The three banks are Malayan Banking Bhd (Maybank), which is rated A3 stable by Moody’s, CIMB Group Holding Bhd (Baa1 stable) and Public Bank Bhd (A3 stable).

Moody’s latest assessment follows the release of the three banks’ first quarter results recently.

Moody’s vice president and senior credit officer Alka Anbarusa said a sharp increase in credit costs and contracting net interest margins (NIMs) would weigh on the profitability of all three banks this year.

“The impact on asset quality will become evident only from 2021 as a large share of loans will remain under moratoriums for most of the year,” said Anbarusa.

According to Moody’s, the impaired loans would increase as macroeconomic conditions weaken.

It said in the three months through the end of March, impaired loans ratios increased 36 basis points to 3.4 per cent at CIMB Group and 7.0 basis points to 2.7 per cent at Maybank.

This was largely driven by new impairments in Singapore and Indonesia.

By contrast, iasset quality at Public Bank, which is more focused on the Malaysian market, was more stable.

But Moody’s said that was also because about 80 per cent to 90 per cent of Public Bank’s loans were under loan repayment moratoriums.

“So far, at CIMB Group and Maybank too, about 45 per cent to 50 per cent of loans are under moratoriums.

“We expect domestic nonperforming loans (NPLs) will start increasing across the sector in 2021 after the moratoriums are lifted,” it said.

The firm said profitability would weaken as credit costs increase and NIMs contract.

It said increases in credit costs amid deteriorating asset quality and the contraction of NIMs as a result of policy rate cuts would weigh on profitability.

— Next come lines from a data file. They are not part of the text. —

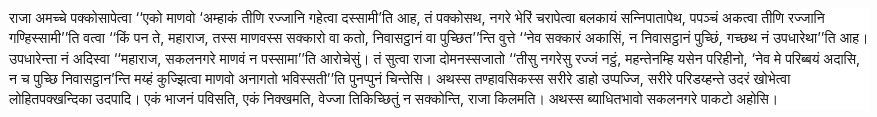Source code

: राजा अमच्‍चे पक्‍कोसापेत्वा ‘‘एको माणवो ‘अम्हाकं तीणि रज्‍जानि गहेत्वा दस्सामी’ति आह, तं पक्‍कोसथ, नगरे भेरिं चरापेत्वा बलकायं सन्‍निपातापेथ, पपञ्‍चं अकत्वा तीणि रज्‍जानि गण्हिस्सामी’’ति वत्वा ‘‘किं पन ते, महाराज, तस्स माणवस्स सक्‍कारो वा कतो, निवासट्ठानं वा पुच्छित’’न्ति वुत्ते ‘‘नेव सक्‍कारं अकासिं, न निवासट्ठानं पुच्छिं, गच्छथ नं उपधारेथा’’ति आह। उपधारेन्ता नं अदिस्वा ‘‘महाराज, सकलनगरे माणवं न पस्सामा’’ति आरोचेसुं। तं सुत्वा राजा दोमनस्सजातो ‘‘तीसु नगरेसु रज्‍जं नट्ठं, महन्तेनम्हि यसेन परिहीनो, ‘नेव मे परिब्बयं अदासि, न च पुच्छि निवासट्ठान’न्ति मय्हं कुज्झित्वा माणवो अनागतो भविस्सती’’ति पुनप्पुनं चिन्तेसि। अथस्स तण्हावसिकस्स सरीरे डाहो उप्पज्‍जि, सरीरे परिडय्हन्ते उदरं खोभेत्वा लोहितपक्खन्दिका उदपादि। एकं भाजनं पविसति, एकं निक्खमति, वेज्‍जा तिकिच्छितुं न सक्‍कोन्ति, राजा किलमति। अथस्स ब्याधितभावो सकलनगरे पाकटो अहोसि।  

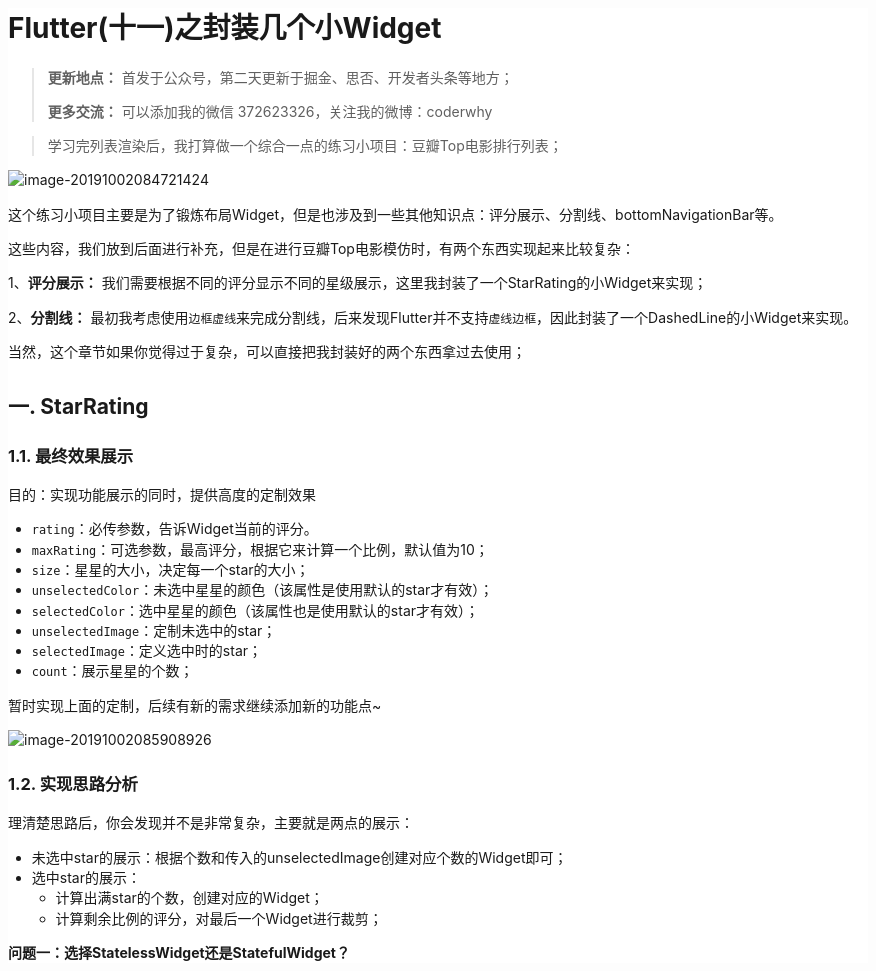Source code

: # Flutter(十一)之封装几个小Widget

> **更新地点：** 首发于公众号，第二天更新于掘金、思否、开发者头条等地方；
>
> **更多交流：** 可以添加我的微信 372623326，关注我的微博：coderwhy

> 学习完列表渲染后，我打算做一个综合一点的练习小项目：豆瓣Top电影排行列表；



![image-20191002084721424](https://user-gold-cdn.xitu.io/2019/10/6/16d9fff1e93b178c?imageView2/0/w/1280/h/960/format/webp/ignore-error/1)



这个练习小项目主要是为了锻炼布局Widget，但是也涉及到一些其他知识点：评分展示、分割线、bottomNavigationBar等。

这些内容，我们放到后面进行补充，但是在进行豆瓣Top电影模仿时，有两个东西实现起来比较复杂：

1、**评分展示：** 我们需要根据不同的评分显示不同的星级展示，这里我封装了一个StarRating的小Widget来实现；

2、**分割线：** 最初我考虑使用`边框虚线`来完成分割线，后来发现Flutter并不支持`虚线边框`，因此封装了一个DashedLine的小Widget来实现。

当然，这个章节如果你觉得过于复杂，可以直接把我封装好的两个东西拿过去使用；

## 一. StarRating

### 1.1. 最终效果展示

目的：实现功能展示的同时，提供高度的定制效果

* `rating`：必传参数，告诉Widget当前的评分。
* `maxRating`：可选参数，最高评分，根据它来计算一个比例，默认值为10；
* `size`：星星的大小，决定每一个star的大小；
* `unselectedColor`：未选中星星的颜色（该属性是使用默认的star才有效）；
* `selectedColor`：选中星星的颜色（该属性也是使用默认的star才有效）；
* `unselectedImage`：定制未选中的star；
* `selectedImage`：定义选中时的star；
* `count`：展示星星的个数；

暂时实现上面的定制，后续有新的需求继续添加新的功能点~



![image-20191002085908926](https://user-gold-cdn.xitu.io/2019/10/6/16d9fff1e9601f44?imageView2/0/w/1280/h/960/format/webp/ignore-error/1)



### 1.2. 实现思路分析

理清楚思路后，你会发现并不是非常复杂，主要就是两点的展示：

* 未选中star的展示：根据个数和传入的unselectedImage创建对应个数的Widget即可；
* 选中star的展示：
  * 计算出满star的个数，创建对应的Widget；
  * 计算剩余比例的评分，对最后一个Widget进行裁剪；

**问题一：选择StatelessWidget还是StatefulWidget？**
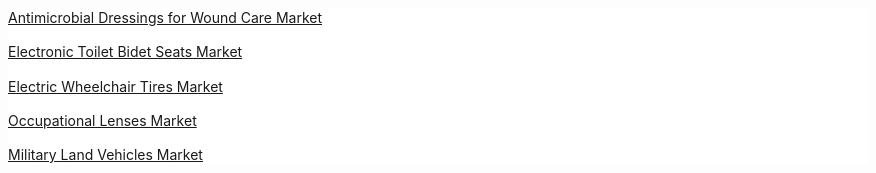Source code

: <p><p><a href="https://github.com/globismark/Market-Research-Report-List-5/blob/main/antimicrobial-dressings-for-wound-care-market.md?utm_campaign=110&utm_medium=6&utm_source=Github&utm_content=ia&utm_term=29112024&utm_id=high-voltage-half-bridge-gate-driver">Antimicrobial Dressings for Wound Care Market</a></p><p><a href="https://issuu.com/reportprime-2/docs/electronic-toilet-bidet-seats-market-size-2030.ppt?utm_campaign=110&utm_medium=6&utm_source=Github&utm_content=ia&utm_term=29112024&utm_id=high-voltage-half-bridge-gate-driver">Electronic Toilet Bidet Seats Market</a></p><p><a href="https://github.com/prosalinda88/Market-Research-Report-List-6/blob/main/electric-wheelchair-tires-market.md?utm_campaign=110&utm_medium=6&utm_source=Github&utm_content=ia&utm_term=29112024&utm_id=high-voltage-half-bridge-gate-driver">Electric Wheelchair Tires Market</a></p><p><a href="https://issuu.com/reportprime-2/docs/occupational-lenses-market-size-2030.pptx?utm_campaign=110&utm_medium=6&utm_source=Github&utm_content=ia&utm_term=29112024&utm_id=high-voltage-half-bridge-gate-driver">Occupational Lenses Market</a></p><p><a href="https://www.linkedin.com/pulse/evaluating-military-land-vehicles-market-trends-growth-qh3ze?utm_campaign=110&utm_medium=6&utm_source=Github&utm_content=ia&utm_term=29112024&utm_id=high-voltage-half-bridge-gate-driver">Military Land Vehicles Market</a></p></p>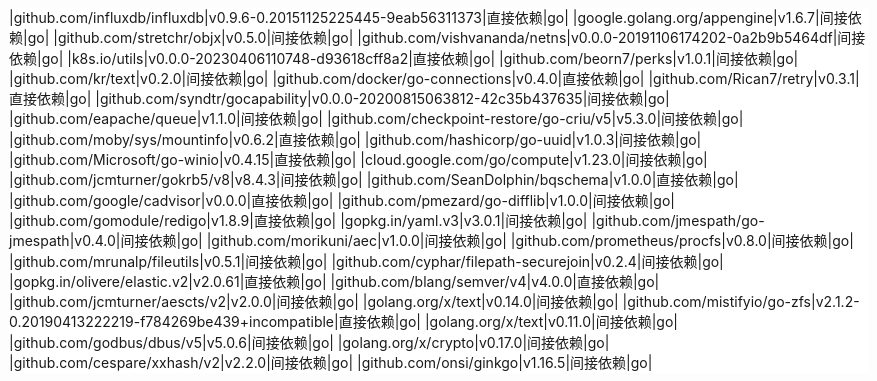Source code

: |github.com/influxdb/influxdb|v0.9.6-0.20151125225445-9eab56311373|直接依赖|go|
|google.golang.org/appengine|v1.6.7|间接依赖|go|
|github.com/stretchr/objx|v0.5.0|间接依赖|go|
|github.com/vishvananda/netns|v0.0.0-20191106174202-0a2b9b5464df|间接依赖|go|
|k8s.io/utils|v0.0.0-20230406110748-d93618cff8a2|直接依赖|go|
|github.com/beorn7/perks|v1.0.1|间接依赖|go|
|github.com/kr/text|v0.2.0|间接依赖|go|
|github.com/docker/go-connections|v0.4.0|直接依赖|go|
|github.com/Rican7/retry|v0.3.1|直接依赖|go|
|github.com/syndtr/gocapability|v0.0.0-20200815063812-42c35b437635|间接依赖|go|
|github.com/eapache/queue|v1.1.0|间接依赖|go|
|github.com/checkpoint-restore/go-criu/v5|v5.3.0|间接依赖|go|
|github.com/moby/sys/mountinfo|v0.6.2|直接依赖|go|
|github.com/hashicorp/go-uuid|v1.0.3|间接依赖|go|
|github.com/Microsoft/go-winio|v0.4.15|直接依赖|go|
|cloud.google.com/go/compute|v1.23.0|间接依赖|go|
|github.com/jcmturner/gokrb5/v8|v8.4.3|间接依赖|go|
|github.com/SeanDolphin/bqschema|v1.0.0|直接依赖|go|
|github.com/google/cadvisor|v0.0.0|直接依赖|go|
|github.com/pmezard/go-difflib|v1.0.0|间接依赖|go|
|github.com/gomodule/redigo|v1.8.9|直接依赖|go|
|gopkg.in/yaml.v3|v3.0.1|间接依赖|go|
|github.com/jmespath/go-jmespath|v0.4.0|间接依赖|go|
|github.com/morikuni/aec|v1.0.0|间接依赖|go|
|github.com/prometheus/procfs|v0.8.0|间接依赖|go|
|github.com/mrunalp/fileutils|v0.5.1|间接依赖|go|
|github.com/cyphar/filepath-securejoin|v0.2.4|间接依赖|go|
|gopkg.in/olivere/elastic.v2|v2.0.61|直接依赖|go|
|github.com/blang/semver/v4|v4.0.0|直接依赖|go|
|github.com/jcmturner/aescts/v2|v2.0.0|间接依赖|go|
|golang.org/x/text|v0.14.0|间接依赖|go|
|github.com/mistifyio/go-zfs|v2.1.2-0.20190413222219-f784269be439+incompatible|直接依赖|go|
|golang.org/x/text|v0.11.0|间接依赖|go|
|github.com/godbus/dbus/v5|v5.0.6|间接依赖|go|
|golang.org/x/crypto|v0.17.0|间接依赖|go|
|github.com/cespare/xxhash/v2|v2.2.0|间接依赖|go|
|github.com/onsi/ginkgo|v1.16.5|间接依赖|go|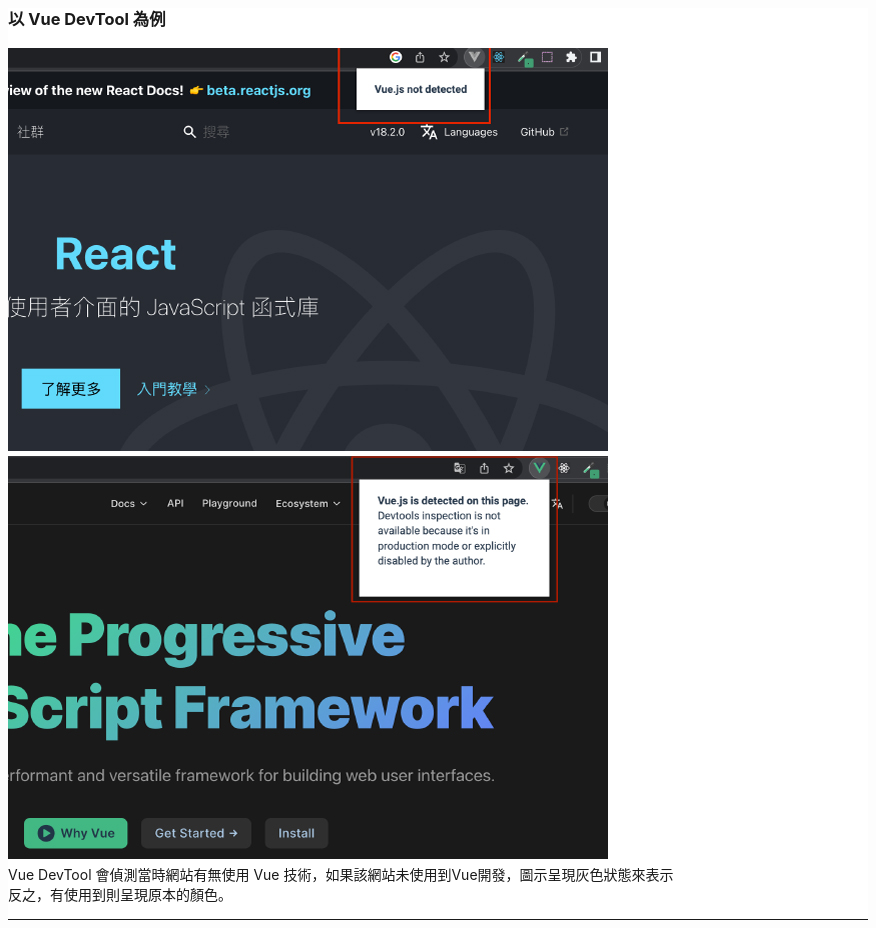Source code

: 
<h3 class="font-bold text-xl mb-10 text-[#F0822A]" un-after="block content-none top-10 left-7.5 w-2 h-[25px] absolute bg-[#F0822A] mb-10">以 Vue DevTool 為例</h3>
<div class="flex h-full space-x-6 mt-10  justify-center" v-click="1">
  <div class="text-center w-[400px]">
    <img src="/ext_react.jpg" alt=""/>
  </div>
  <div class="text-center w-[400px]">
    <img src="/ext_vue.jpg" alt="" />
  </div>
</div>
<div class="text-center px-5 bottom-20 text-[#696969] text-[17px] leading-7 absolute" v-click="1">
  Vue DevTool 會偵測當時網站有無使用 Vue 技術，如果該網站未使用到Vue開發，圖示呈現灰色狀態來表示<br/>反之，有使用到則呈現原本的顏色。
</div>

---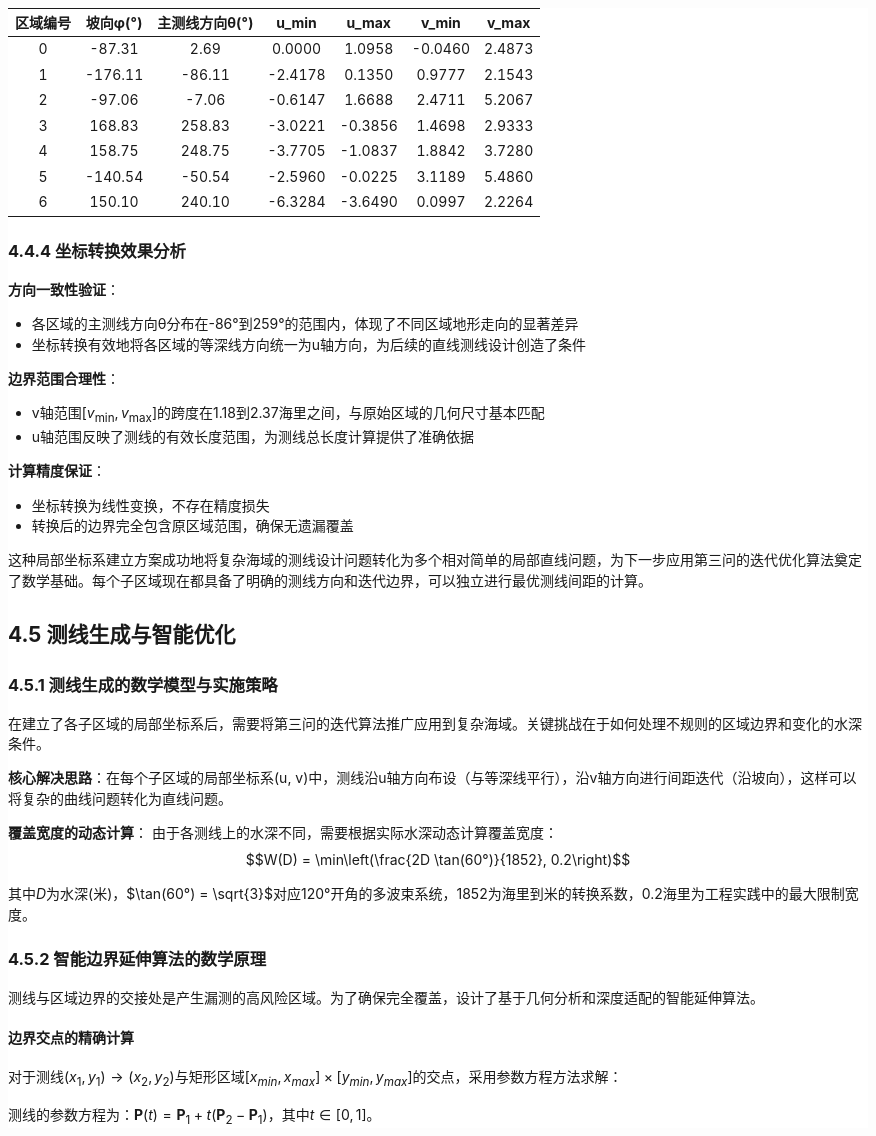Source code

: | 区域编号 | 坡向φ(°) | 主测线方向θ(°) | u_min | u_max | v_min | v_max |
|:---:|:---:|:---:|:---:|:---:|:---:|:---:|
| 0 | -87.31 | 2.69 | 0.0000 | 1.0958 | -0.0460 | 2.4873 |
| 1 | -176.11 | -86.11 | -2.4178 | 0.1350 | 0.9777 | 2.1543 |
| 2 | -97.06 | -7.06 | -0.6147 | 1.6688 | 2.4711 | 5.2067 |
| 3 | 168.83 | 258.83 | -3.0221 | -0.3856 | 1.4698 | 2.9333 |
| 4 | 158.75 | 248.75 | -3.7705 | -1.0837 | 1.8842 | 3.7280 |
| 5 | -140.54 | -50.54 | -2.5960 | -0.0225 | 3.1189 | 5.4860 |
| 6 | 150.10 | 240.10 | -6.3284 | -3.6490 | 0.0997 | 2.2264 |

### 4.4.4 坐标转换效果分析

**方向一致性验证**：
- 各区域的主测线方向θ分布在-86°到259°的范围内，体现了不同区域地形走向的显著差异
- 坐标转换有效地将各区域的等深线方向统一为u轴方向，为后续的直线测线设计创造了条件

**边界范围合理性**：
- v轴范围$[v_{\min}, v_{\max}]$的跨度在1.18到2.37海里之间，与原始区域的几何尺寸基本匹配
- u轴范围反映了测线的有效长度范围，为测线总长度计算提供了准确依据

**计算精度保证**：
- 坐标转换为线性变换，不存在精度损失
- 转换后的边界完全包含原区域范围，确保无遗漏覆盖

这种局部坐标系建立方案成功地将复杂海域的测线设计问题转化为多个相对简单的局部直线问题，为下一步应用第三问的迭代优化算法奠定了数学基础。每个子区域现在都具备了明确的测线方向和迭代边界，可以独立进行最优测线间距的计算。

## 4.5 测线生成与智能优化

### 4.5.1 测线生成的数学模型与实施策略

在建立了各子区域的局部坐标系后，需要将第三问的迭代算法推广应用到复杂海域。关键挑战在于如何处理不规则的区域边界和变化的水深条件。

**核心解决思路**：在每个子区域的局部坐标系(u, v)中，测线沿u轴方向布设（与等深线平行），沿v轴方向进行间距迭代（沿坡向），这样可以将复杂的曲线问题转化为直线问题。

**覆盖宽度的动态计算**：
由于各测线上的水深不同，需要根据实际水深动态计算覆盖宽度：
$$W(D) = \min\left(\frac{2D \tan(60°)}{1852}, 0.2\right)$$

其中$D$为水深(米)，$\tan(60°) = \sqrt{3}$对应120°开角的多波束系统，1852为海里到米的转换系数，0.2海里为工程实践中的最大限制宽度。

### 4.5.2 智能边界延伸算法的数学原理

测线与区域边界的交接处是产生漏测的高风险区域。为了确保完全覆盖，设计了基于几何分析和深度适配的智能延伸算法。

#### 边界交点的精确计算

对于测线$(x_1, y_1) \to (x_2, y_2)$与矩形区域$[x_{min}, x_{max}] \times [y_{min}, y_{max}]$的交点，采用参数方程方法求解：

测线的参数方程为：$\mathbf{P}(t) = \mathbf{P}_1 + t(\mathbf{P}_2 - \mathbf{P}_1)$，其中$t \in [0,1]$。
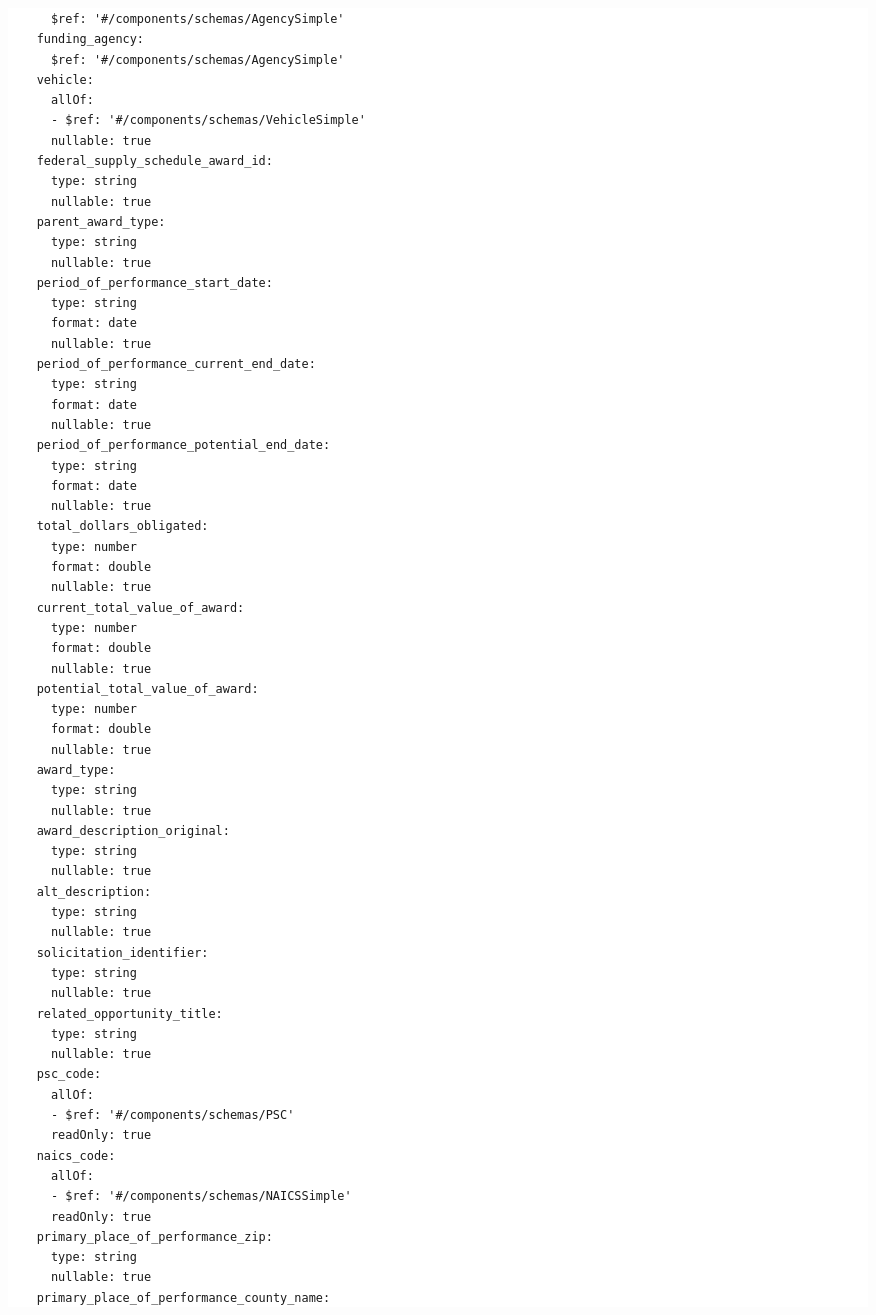           $ref: '#/components/schemas/AgencySimple'
        funding_agency:
          $ref: '#/components/schemas/AgencySimple'
        vehicle:
          allOf:
          - $ref: '#/components/schemas/VehicleSimple'
          nullable: true
        federal_supply_schedule_award_id:
          type: string
          nullable: true
        parent_award_type:
          type: string
          nullable: true
        period_of_performance_start_date:
          type: string
          format: date
          nullable: true
        period_of_performance_current_end_date:
          type: string
          format: date
          nullable: true
        period_of_performance_potential_end_date:
          type: string
          format: date
          nullable: true
        total_dollars_obligated:
          type: number
          format: double
          nullable: true
        current_total_value_of_award:
          type: number
          format: double
          nullable: true
        potential_total_value_of_award:
          type: number
          format: double
          nullable: true
        award_type:
          type: string
          nullable: true
        award_description_original:
          type: string
          nullable: true
        alt_description:
          type: string
          nullable: true
        solicitation_identifier:
          type: string
          nullable: true
        related_opportunity_title:
          type: string
          nullable: true
        psc_code:
          allOf:
          - $ref: '#/components/schemas/PSC'
          readOnly: true
        naics_code:
          allOf:
          - $ref: '#/components/schemas/NAICSSimple'
          readOnly: true
        primary_place_of_performance_zip:
          type: string
          nullable: true
        primary_place_of_performance_county_name:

NIMs will contract at most banks in 2020 as policy rate cuts by the central bank lead to declines in lending rates.

“Strong loss absorbing buffers will help mitigate increases in asset risks.

“Ratios of loan loss reserves, including regulatory reserves, to impaired loans remained above 100 per cent at most banks at the end of March 2020,” it said.

Apart from that, it said capitalisation would remain stable as capital generation would outpace capital consumption due to weaker loan growth.

“Liquidity will remain strong, underpinned by deposit growth.

“The share of low-cost current and savings accounts (CASAs) in total deposit mixes increased 400 basis points at Maybank and 200 basis points at CIMB Group as these deposits grew faster than their normal pace,” it added.